Why has it been translated into English at least five times (some claim nine)? Why have so many books, articles, PhD dissertations been written about it? Why do so many American university Italian Studies programs brag about professors on staff who are ‘experts’ on the book?
Clearly, this is a complicated question that entails social history and the sociology of literature. For present purposes, it should be noted that Manzoni published the book in 1827 during the northern Italian ferment leading up to the northern Italian invasion and annexation of southern Italy.
Hegemony – The predominate influence of a small group within society over the masses.
When a small group within a society foists its cultural values on the society as a whole, this may be called ‘cultural hegemony’. Language and ideology (e.g. nationalism) are aspects of a culture.
I posit: Manzoni’s book was used as a cultural hegemonic tool to establish northern Italian cultural hegemony over the masses of Italians, and particularly southern Italy.
Manzoni was a northern Italian nationalist. For example, he wrote in the Tuscan dialect, which northern ‘nationalist’ at the time envision as the national language of united Italy. No one asked the people south of Rome if they wanted a national language or what dialect should be consider the “national language.”
Manzoni's northern Italian nationalism is a significant reason for “The Betrothed’s” acclaim. This is the reason men like Garibaldi and Cavour, leaders of the national movement, paid Manzoni homage. He received a magnificent state funeral with princes, ministers and nobles in the cortege. Verdi honored this patriarch of Italian literature with his great memorial, the "Manzoni" requiem.
All of this homage had nothing to do with aesthetic qualities of his melodramatic love story; rather, the nationalist ideology implied by the love story.
I’ve read that currently it is required reading in Italy’s public schools. And, today it is also must reading in American university Italian Studies programs, in as much as they are northern Italian hegemonic spheres of influence in the southern-Italian American society.

▶ _Exercise instructions_
a) In the passage on Manzoni's novel, in what year did Manzoni publish the book?
b) Lay out the part of the records that opens at their start and closes with the line containing "Consider the image. Is light" as a Markdown table with the columns Row and Line, one numbered row per line, skipping blank lines and leaving out the pictures.

▶ _Records_
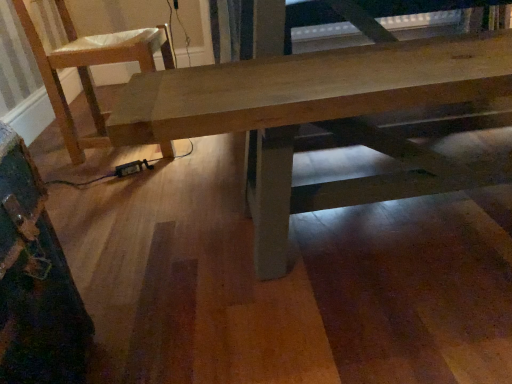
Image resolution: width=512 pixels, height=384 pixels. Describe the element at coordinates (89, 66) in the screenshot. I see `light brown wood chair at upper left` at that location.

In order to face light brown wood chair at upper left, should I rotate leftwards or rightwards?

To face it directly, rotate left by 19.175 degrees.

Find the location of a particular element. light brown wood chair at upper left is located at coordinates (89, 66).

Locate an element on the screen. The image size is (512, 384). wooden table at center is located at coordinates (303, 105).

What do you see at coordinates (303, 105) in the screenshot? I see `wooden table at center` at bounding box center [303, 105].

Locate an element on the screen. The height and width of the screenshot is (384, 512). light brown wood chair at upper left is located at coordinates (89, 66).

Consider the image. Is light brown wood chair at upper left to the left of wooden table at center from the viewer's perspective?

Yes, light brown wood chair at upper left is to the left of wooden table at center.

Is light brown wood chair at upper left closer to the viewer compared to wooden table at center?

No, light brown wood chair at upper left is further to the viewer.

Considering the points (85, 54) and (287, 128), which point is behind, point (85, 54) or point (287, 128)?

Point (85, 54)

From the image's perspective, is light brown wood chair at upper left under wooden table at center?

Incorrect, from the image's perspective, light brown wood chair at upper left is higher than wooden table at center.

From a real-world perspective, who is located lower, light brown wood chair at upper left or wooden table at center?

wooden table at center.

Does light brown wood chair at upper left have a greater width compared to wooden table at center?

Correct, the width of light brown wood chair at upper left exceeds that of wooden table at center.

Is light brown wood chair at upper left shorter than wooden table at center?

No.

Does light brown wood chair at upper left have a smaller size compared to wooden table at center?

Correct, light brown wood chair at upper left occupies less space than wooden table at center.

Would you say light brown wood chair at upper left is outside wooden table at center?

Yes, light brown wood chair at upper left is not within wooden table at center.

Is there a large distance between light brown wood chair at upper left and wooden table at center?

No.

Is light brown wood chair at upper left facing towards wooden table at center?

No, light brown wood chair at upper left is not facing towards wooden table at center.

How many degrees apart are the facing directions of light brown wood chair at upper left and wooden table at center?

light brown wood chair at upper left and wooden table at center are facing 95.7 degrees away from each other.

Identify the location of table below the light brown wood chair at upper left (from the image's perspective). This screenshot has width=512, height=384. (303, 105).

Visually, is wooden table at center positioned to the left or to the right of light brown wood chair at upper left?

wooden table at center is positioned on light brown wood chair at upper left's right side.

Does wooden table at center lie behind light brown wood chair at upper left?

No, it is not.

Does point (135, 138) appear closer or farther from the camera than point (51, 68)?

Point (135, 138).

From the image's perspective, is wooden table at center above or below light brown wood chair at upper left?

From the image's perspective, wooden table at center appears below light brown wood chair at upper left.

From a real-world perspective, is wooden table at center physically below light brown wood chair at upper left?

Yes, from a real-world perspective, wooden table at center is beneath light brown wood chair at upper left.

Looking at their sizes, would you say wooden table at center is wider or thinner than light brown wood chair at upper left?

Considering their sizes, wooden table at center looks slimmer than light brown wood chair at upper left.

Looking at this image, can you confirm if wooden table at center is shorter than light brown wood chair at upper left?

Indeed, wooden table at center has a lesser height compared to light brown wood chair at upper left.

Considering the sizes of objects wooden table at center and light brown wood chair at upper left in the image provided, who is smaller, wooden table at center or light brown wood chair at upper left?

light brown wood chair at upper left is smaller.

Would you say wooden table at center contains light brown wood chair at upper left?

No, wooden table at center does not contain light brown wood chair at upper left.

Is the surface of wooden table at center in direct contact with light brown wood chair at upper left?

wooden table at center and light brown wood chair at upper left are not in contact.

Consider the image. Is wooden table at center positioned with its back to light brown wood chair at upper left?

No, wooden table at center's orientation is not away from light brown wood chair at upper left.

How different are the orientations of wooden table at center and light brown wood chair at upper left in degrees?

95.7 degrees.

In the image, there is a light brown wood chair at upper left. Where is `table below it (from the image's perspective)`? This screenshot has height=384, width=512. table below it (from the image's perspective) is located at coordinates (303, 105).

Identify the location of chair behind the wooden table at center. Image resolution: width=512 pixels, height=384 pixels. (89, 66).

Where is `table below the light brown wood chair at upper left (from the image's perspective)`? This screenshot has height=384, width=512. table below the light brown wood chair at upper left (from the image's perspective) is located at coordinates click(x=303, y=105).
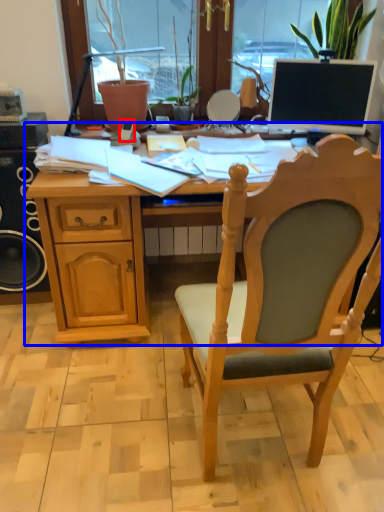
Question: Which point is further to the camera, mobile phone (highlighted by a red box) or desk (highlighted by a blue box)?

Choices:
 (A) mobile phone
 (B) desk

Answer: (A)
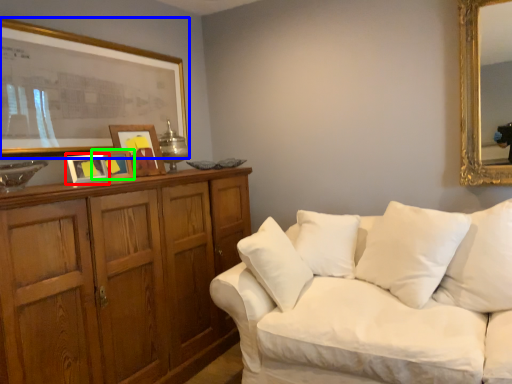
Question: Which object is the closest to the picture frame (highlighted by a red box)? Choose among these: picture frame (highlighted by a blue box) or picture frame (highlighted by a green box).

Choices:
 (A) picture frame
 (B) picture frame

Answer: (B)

▶ _The replies_
a) 1827

b)
| Row | Line |
|---|---|
| 1 | Image resolution: width=512 pixels, height=384 pixels. Describe the element at coordinates (89, 66) in the screenshot. I see `light brown wood chair at upper left` at that location. |
| 2 | In order to face light brown wood chair at upper left, should I rotate leftwards or rightwards? |
| 3 | To face it directly, rotate left by 19.175 degrees. |
| 4 | Find the location of a particular element. light brown wood chair at upper left is located at coordinates (89, 66). |
| 5 | Locate an element on the screen. The image size is (512, 384). wooden table at center is located at coordinates (303, 105). |
| 6 | What do you see at coordinates (303, 105) in the screenshot? I see `wooden table at center` at bounding box center [303, 105]. |
| 7 | Locate an element on the screen. The height and width of the screenshot is (384, 512). light brown wood chair at upper left is located at coordinates (89, 66). |
| 8 | Consider the image. Is light brown wood chair at upper left to the left of wooden table at center from the viewer's perspective? |